((
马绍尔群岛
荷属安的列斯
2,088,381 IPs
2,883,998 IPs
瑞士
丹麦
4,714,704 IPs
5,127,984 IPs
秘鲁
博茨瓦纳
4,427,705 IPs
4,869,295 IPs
))
• Action item: Could you set down every record exactly as given?

• Answer to this problem:
马绍尔群岛
荷属安的列斯
2,088,381 IPs
2,883,998 IPs
瑞士
丹麦
4,714,704 IPs
5,127,984 IPs
秘鲁
博茨瓦纳
4,427,705 IPs
4,869,295 IPs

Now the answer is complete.